Please Leave 'Infinite Jest' Alone

The joke about a certain kind of man reading David Foster Wallace's massive 1996 novel has been done to death. Let's all agree to move on.
Rachel Pick
New York, US
White man with glasses reading a book

Anyone who spends too much time on Twitter has likely noticed how the same cultural conversations surface over and over again: How being a gifted kid supposedly leads to being a depressed adult; whether or not it's okay for a millennial to like Steely Dan; how bisexual people all reportedly do the same vague thing. These are opinions that have taken over the daily discourse on a seemingly endless loop for the past several years. But the one joke (if you can call it that) that gets under my skin the most essentially boils down to: “Men own copies of the book Infinite Jest.” And wouldn’t you know it—it’s back, this time via Tiktok!


I am not here to defend men.

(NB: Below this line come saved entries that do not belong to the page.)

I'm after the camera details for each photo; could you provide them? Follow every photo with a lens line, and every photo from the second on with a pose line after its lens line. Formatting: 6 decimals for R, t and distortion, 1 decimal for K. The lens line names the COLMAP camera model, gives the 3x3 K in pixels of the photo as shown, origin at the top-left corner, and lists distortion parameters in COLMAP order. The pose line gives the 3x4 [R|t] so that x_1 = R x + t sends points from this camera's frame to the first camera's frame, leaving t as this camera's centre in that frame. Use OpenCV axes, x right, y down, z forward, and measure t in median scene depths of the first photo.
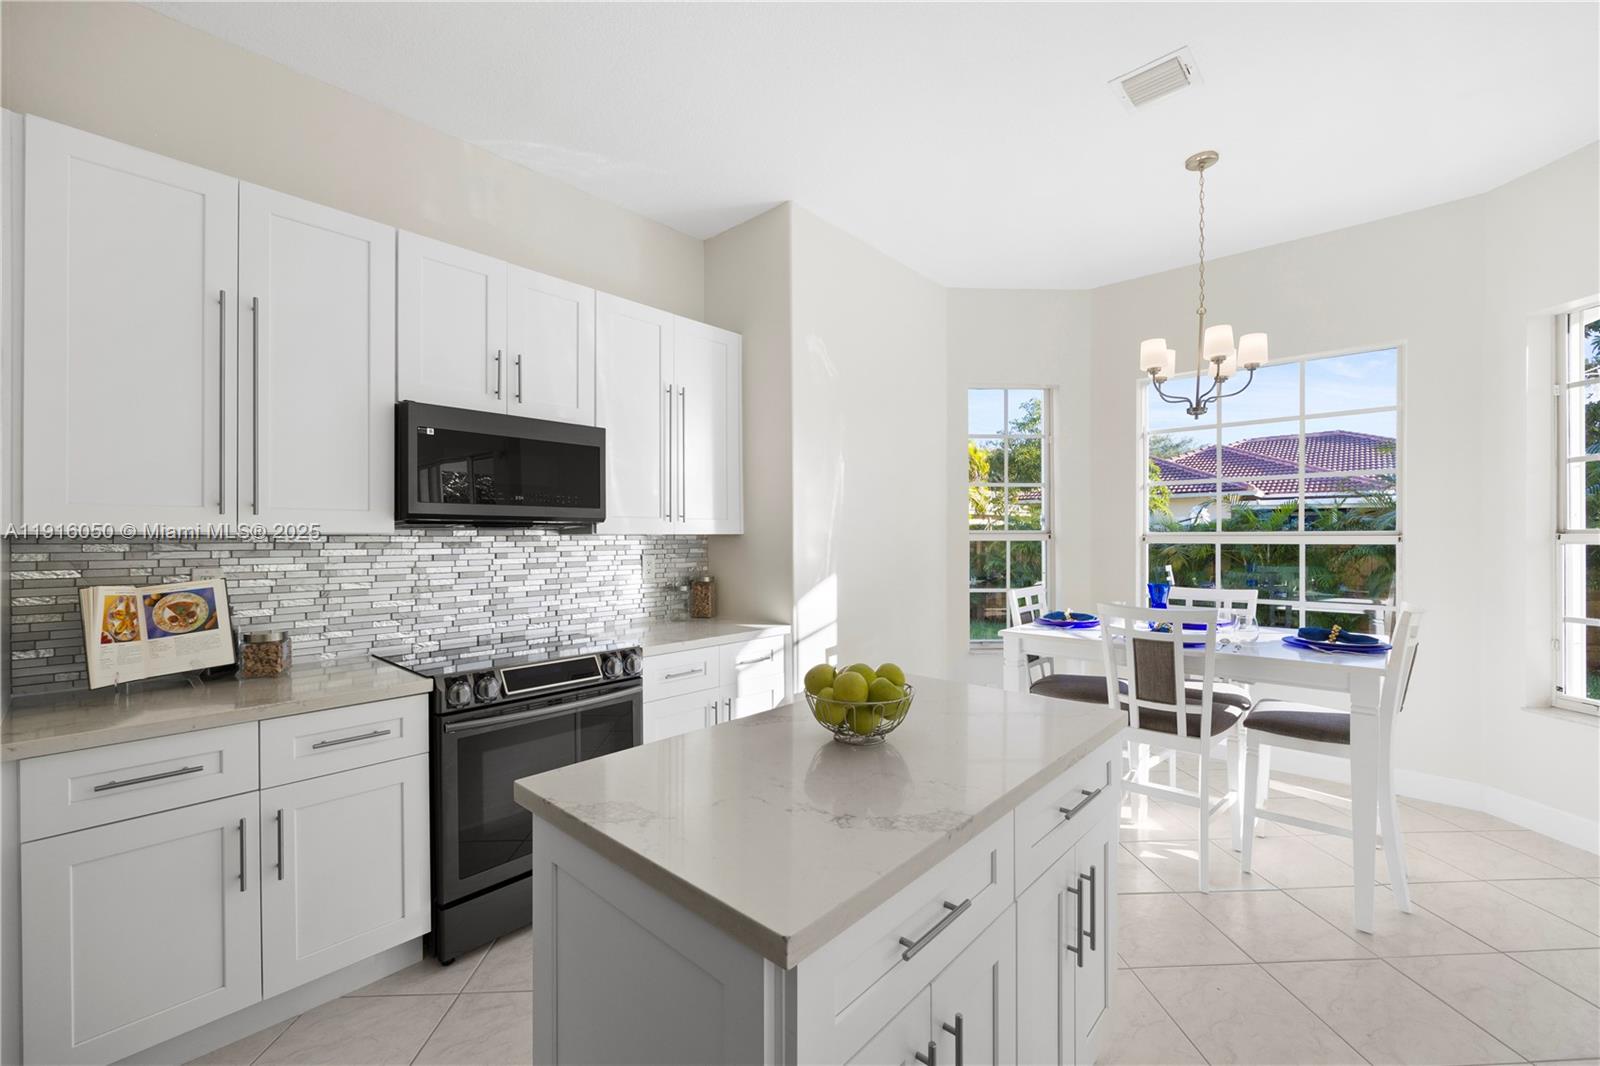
lens RADIAL K [[662.0, 0, 800.0], [0, 662.0, 533.0], [0, 0, 1]] dist [-0.010333, 0.000390]
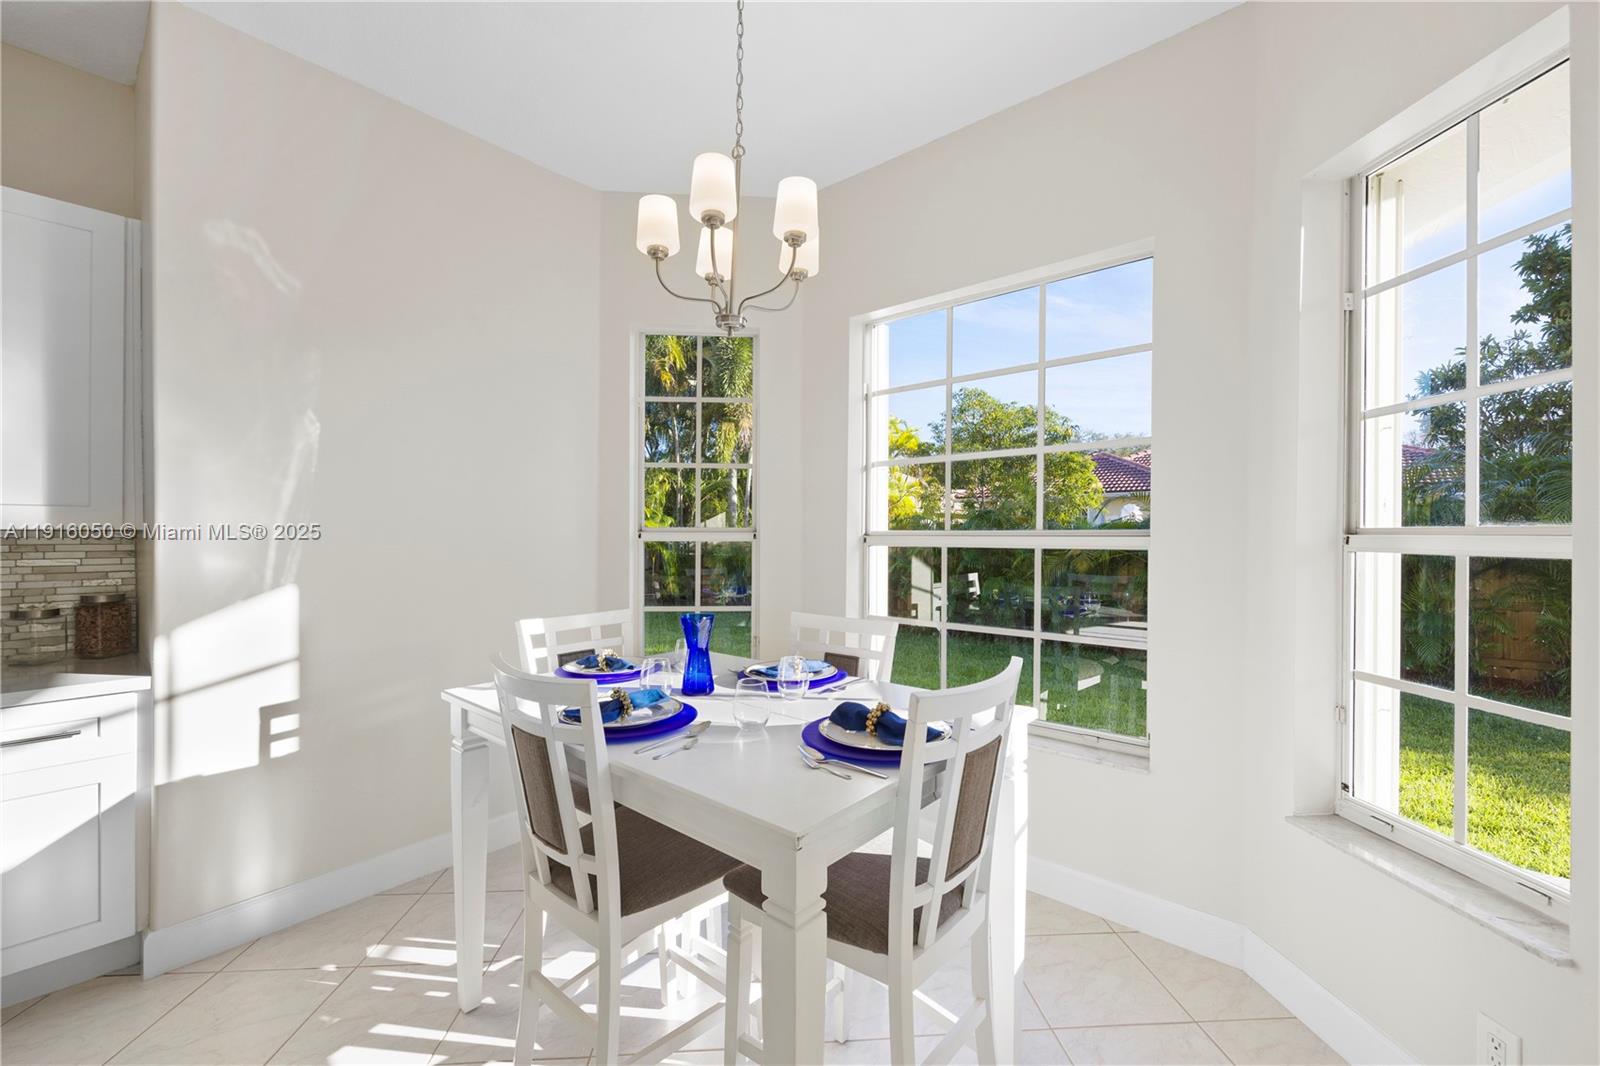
lens RADIAL K [[662.0, 0, 800.0], [0, 662.0, 533.0], [0, 0, 1]] dist [-0.010333, 0.000390]
pose [[0.999848, 0.004965, 0.016686, 0.566136], [-0.005006, 0.999984, 0.002444, 0.000066], [-0.016674, -0.002527, 0.999858, 0.348147]]
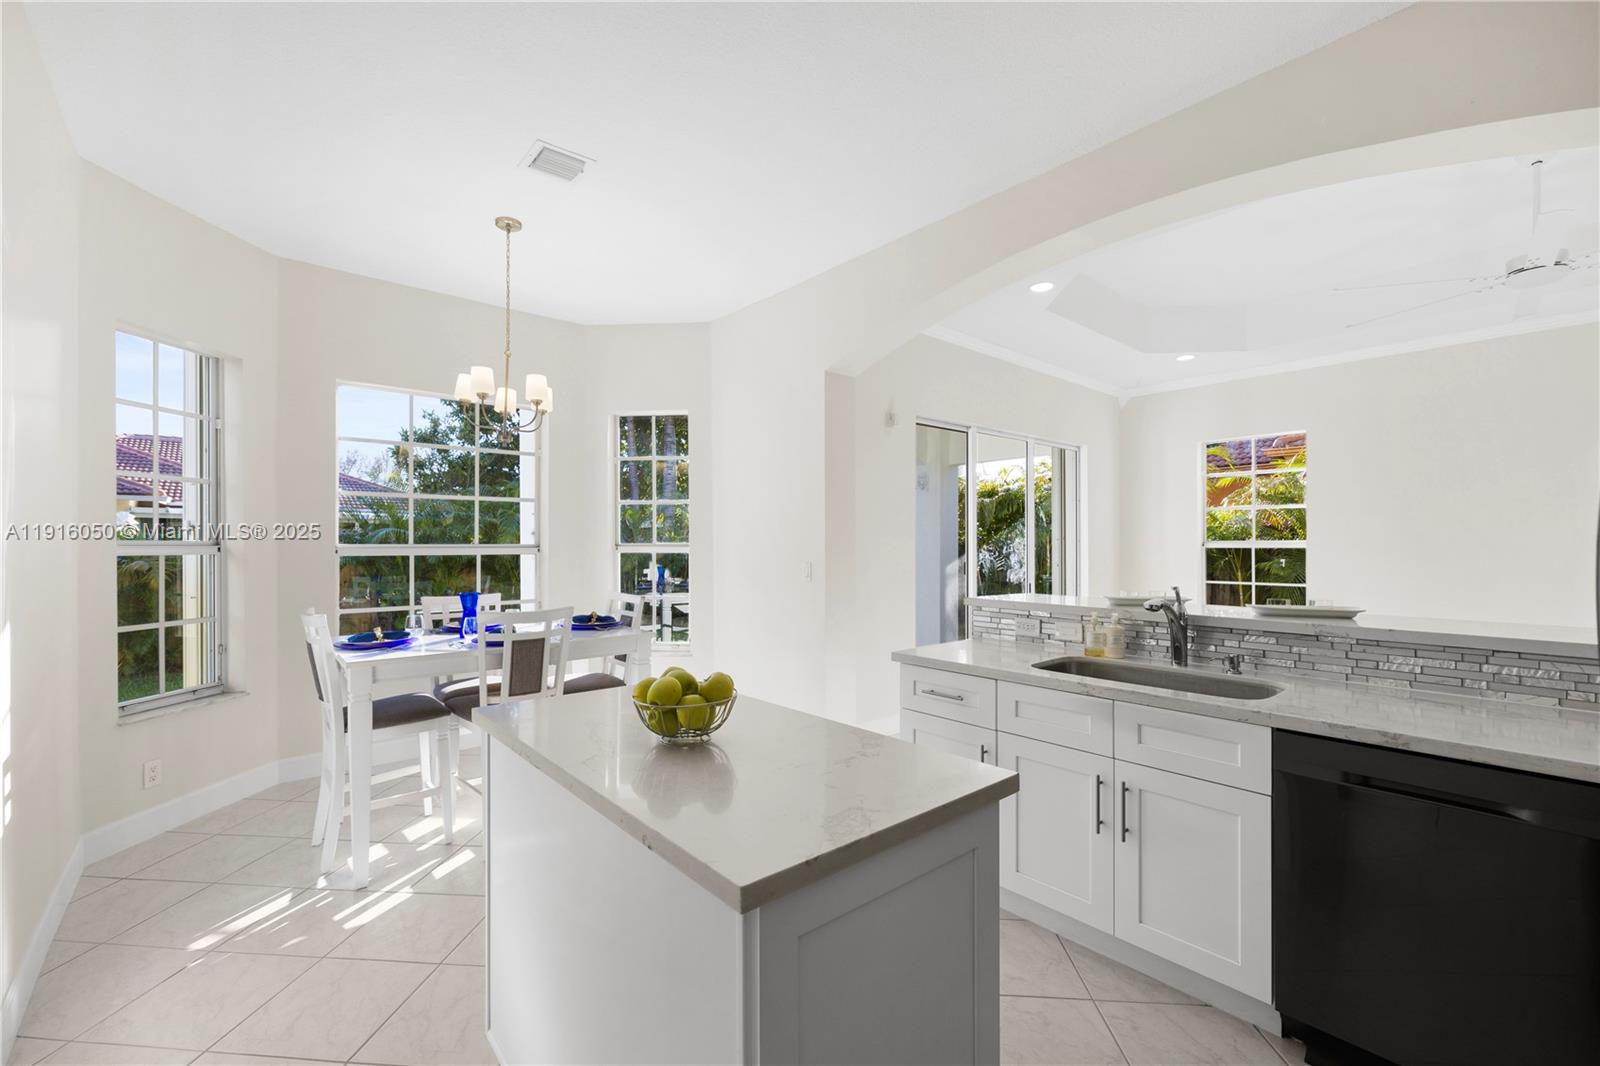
lens RADIAL K [[662.0, 0, 800.0], [0, 662.0, 533.0], [0, 0, 1]] dist [-0.010333, 0.000390]
pose [[0.128978, 0.025659, 0.991315, -0.407852], [-0.006869, 0.999664, -0.024981, 0.003196], [-0.991624, -0.003587, 0.129111, 0.298317]]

I’m not even necessarily here to defend David Foster Wallace, who died by suicide in 2008 and surely does not deserve all of this. I am simply begging you to get new material.

Infinite Jest, for those unfamiliar, is a novel Wallace wrote that was published in 1996. It's typically regarded as difficult reading, due partly to its narrative structure, but mostly because of its length. Infinite Jest is 1,079 pages long, making it not ideal for subway reading but extremely effective as an emergency doorstop.

There are several other books and authors that routinely get roped into the “books guys brag about reading” discourse. Hemingway and Bukowski get flak for their perceived machismo, and Lolita is in trouble for its subject material (despite the should-be-obvious fact that writing about a pedophile is not akin to endorsing pedophilia, and its gorgeous prose deserves the praise it receives). But for some reason, maybe just the simple fact of its enormous physical heft, Infinite Jest is the one novel that crops up in this conversation every time without fail. The trope of the Infinite Jest guy has been written about in Reductress, The Toast, and The Cut. It’s at the point where the book has practically become a metonym for pretension and sexism.

But to make David Foster Wallace the poster boy of white male pretension is unfair. Yes, he makes copious use of long-winded footnotes, and yes, his writing is dense and his vocabulary sophisticated. But if you read his essay writing and journalism, you’ll know that it’s also insightful and drily hilarious. “Big Red Son,” his essay on the porn industry, and “A Supposedly Fun Thing I’ll Never Do Again,” which he wrote about his experience on a cruise ship, are endlessly entertaining and nuanced pieces of first-person journalism.

Most importantly, people need to stop rehashing the same tired arguments, especially when there is such a rich trove of other ways to poke fun at men. Listen, it’s not like the criticism is coming from left field. We all knew that guy in college who mostly only read male authors, who took up class time with his bloviating, who possibly talked down to you, or insisted that the Brontës sucked. There’s a whole Twitter account dedicated to this stereotype. That’s a real type of guy, but that guy is 21 years old. How old are you?

Undoubtedly, we should all be reading literature from a more diverse group of people and perspectives than the same few dozen white men assigned to us in college. This is inarguable. But can we really blame the end users alone for the racial and gender makeup of what constitutes “the canon”? Ultimately, the issue is with structural patriarchy and structural racism as a whole, which filters through our publishing houses and academic institutes. Cultural hegemony is not the fault of one guy you had a bad date with.

In any case, the point has already been made, more times than I can count. Retreading the same territory won’t get us any further. Moreover, the joke simply isn’t funny anymore, if it ever really was. The dead horse has been beaten to dust.

So let’s move on and find some new crap to argue about, if we must. I’d rather see people debate whether or not something is a sandwich for the millionth time than read Infinite Jest discourse ever again. We can encourage and promote diversifying peoples’ bookshelves without dragging them to hell and back for what they’ve already read. But on the issue of Infinite Jest, we should consider the books closed.